- [Task instructions]
The entries below contain a stretch that opens with the line containing "hfov_deg: 21.8" and closes with the line containing "focal_mm: 50"; set down that stretch exactly, both ends included, and nothing else.

- [Source records]
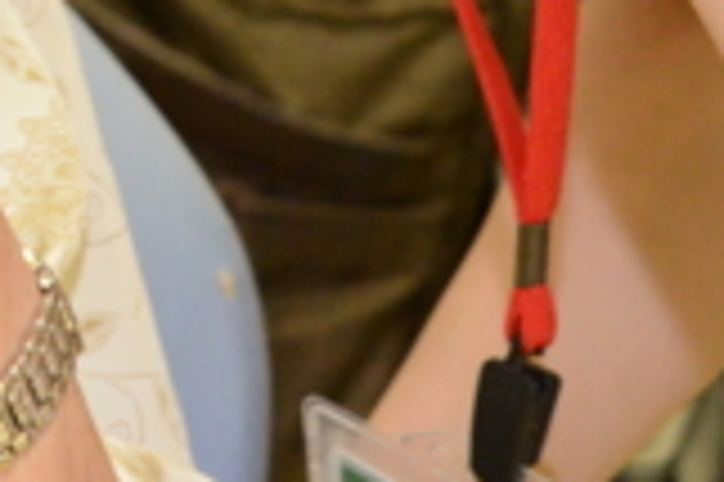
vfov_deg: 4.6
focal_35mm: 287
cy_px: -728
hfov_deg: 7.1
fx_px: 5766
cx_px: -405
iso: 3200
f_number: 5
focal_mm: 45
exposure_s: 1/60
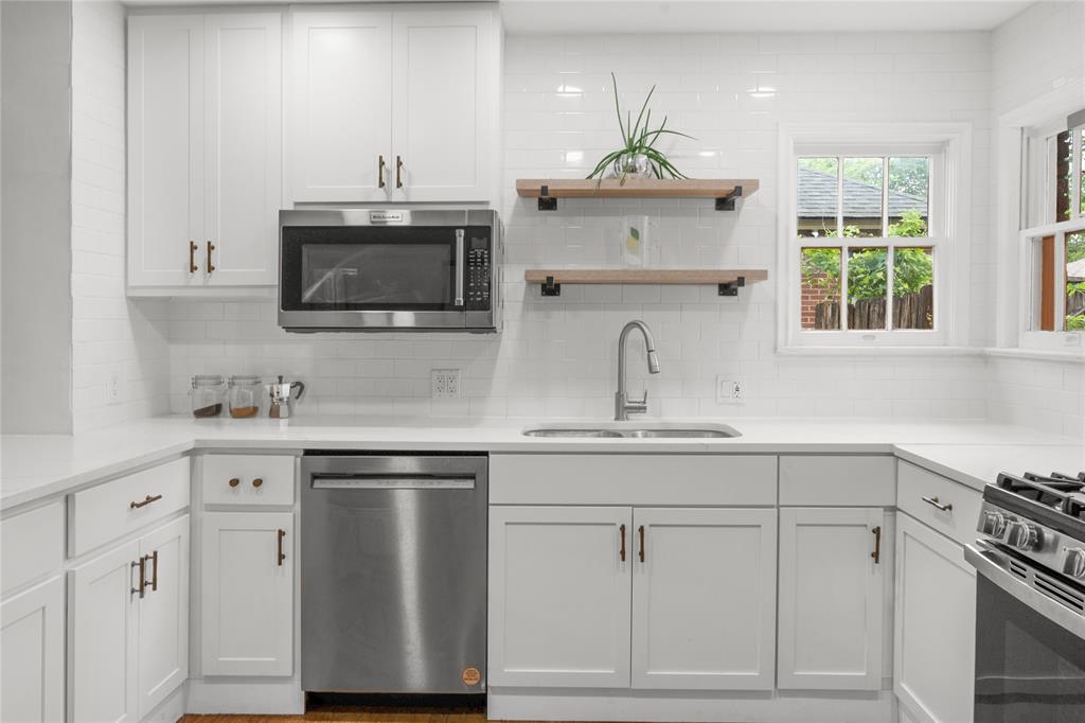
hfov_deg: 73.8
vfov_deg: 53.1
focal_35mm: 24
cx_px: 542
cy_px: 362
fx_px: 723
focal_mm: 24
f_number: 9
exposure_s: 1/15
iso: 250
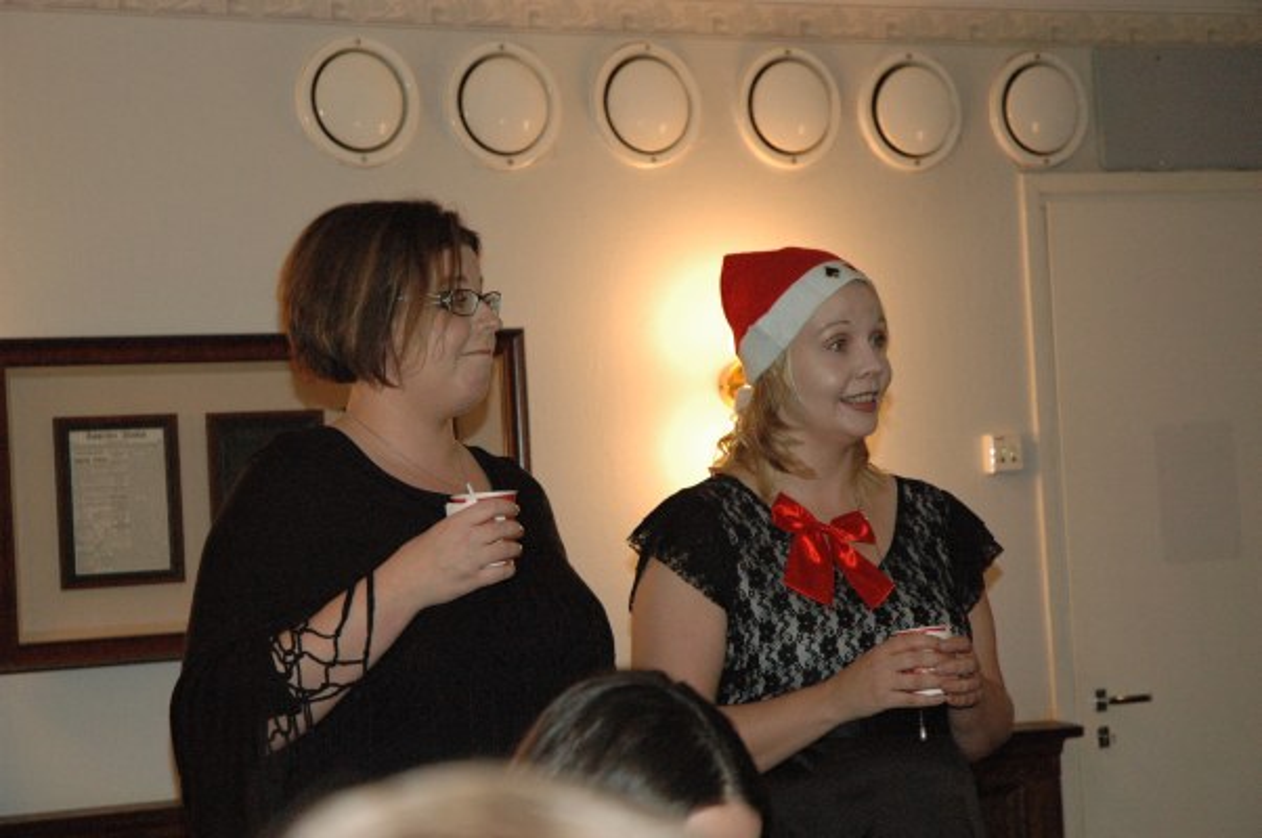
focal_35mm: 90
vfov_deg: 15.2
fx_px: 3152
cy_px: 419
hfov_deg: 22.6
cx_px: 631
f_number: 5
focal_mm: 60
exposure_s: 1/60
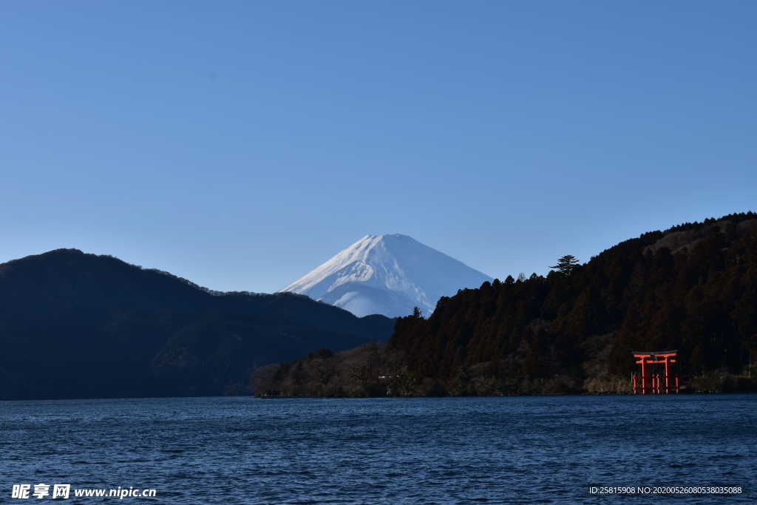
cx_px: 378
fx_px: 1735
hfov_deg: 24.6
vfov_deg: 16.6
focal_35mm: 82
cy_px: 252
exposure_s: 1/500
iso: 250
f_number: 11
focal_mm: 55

...

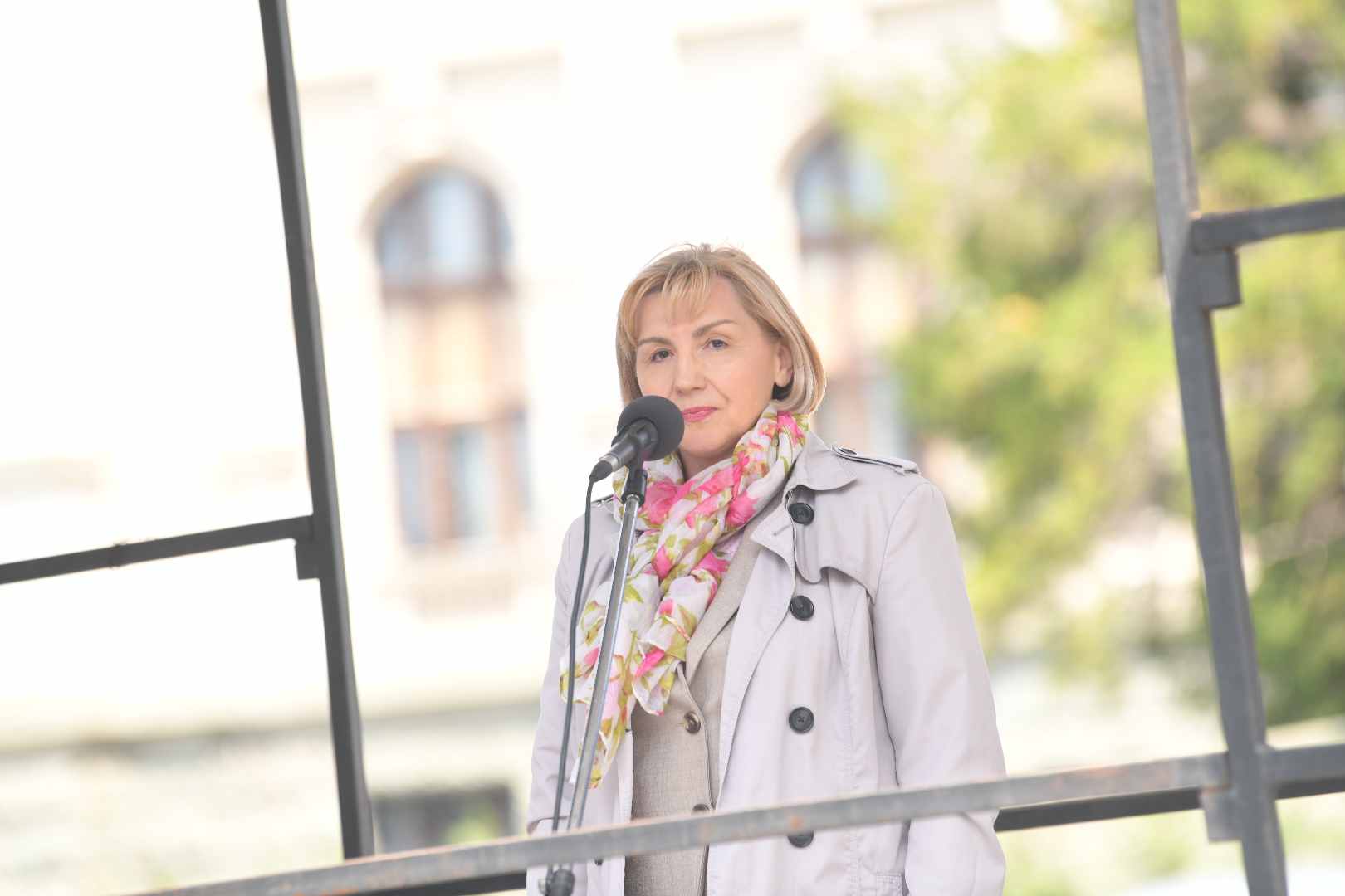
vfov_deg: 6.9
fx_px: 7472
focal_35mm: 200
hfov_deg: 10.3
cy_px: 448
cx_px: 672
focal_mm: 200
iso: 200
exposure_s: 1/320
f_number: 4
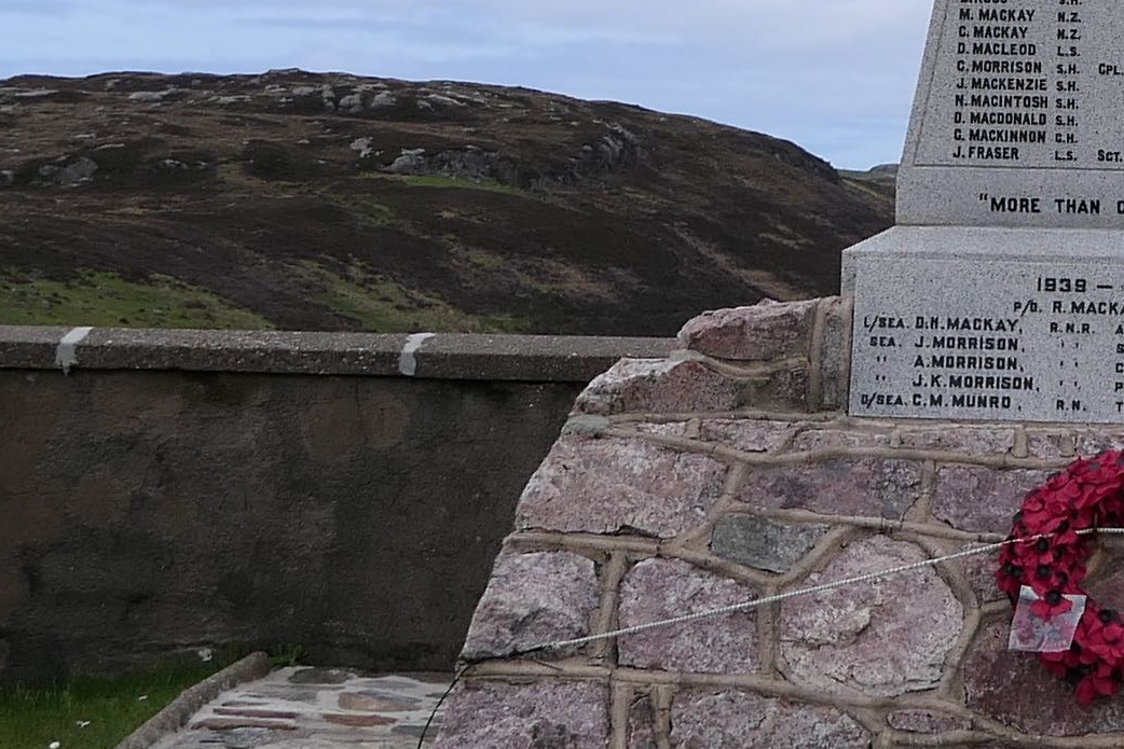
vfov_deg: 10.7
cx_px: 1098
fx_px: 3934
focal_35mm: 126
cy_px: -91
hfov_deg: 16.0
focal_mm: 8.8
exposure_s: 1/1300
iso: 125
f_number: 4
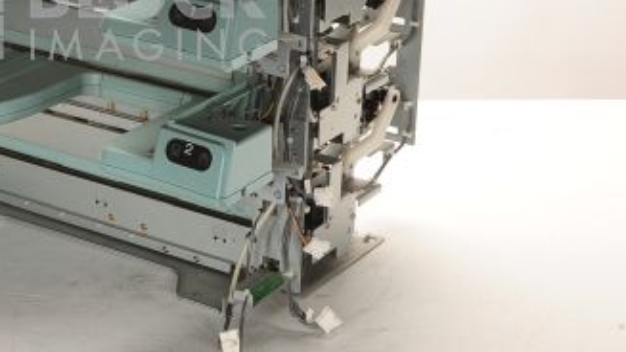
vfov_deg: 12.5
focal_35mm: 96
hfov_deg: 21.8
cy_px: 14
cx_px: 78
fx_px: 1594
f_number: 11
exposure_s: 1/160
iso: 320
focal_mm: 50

==

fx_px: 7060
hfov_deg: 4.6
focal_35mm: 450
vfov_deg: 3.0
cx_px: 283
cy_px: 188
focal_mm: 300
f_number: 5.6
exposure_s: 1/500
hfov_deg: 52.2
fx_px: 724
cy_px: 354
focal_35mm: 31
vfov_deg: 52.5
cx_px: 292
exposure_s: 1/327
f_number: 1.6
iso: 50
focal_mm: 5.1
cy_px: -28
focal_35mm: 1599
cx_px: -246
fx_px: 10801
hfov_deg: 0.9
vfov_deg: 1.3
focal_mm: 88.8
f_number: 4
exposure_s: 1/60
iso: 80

- [Answer to this exercise]
hfov_deg: 21.8
cy_px: 14
cx_px: 78
fx_px: 1594
f_number: 11
exposure_s: 1/160
iso: 320
focal_mm: 50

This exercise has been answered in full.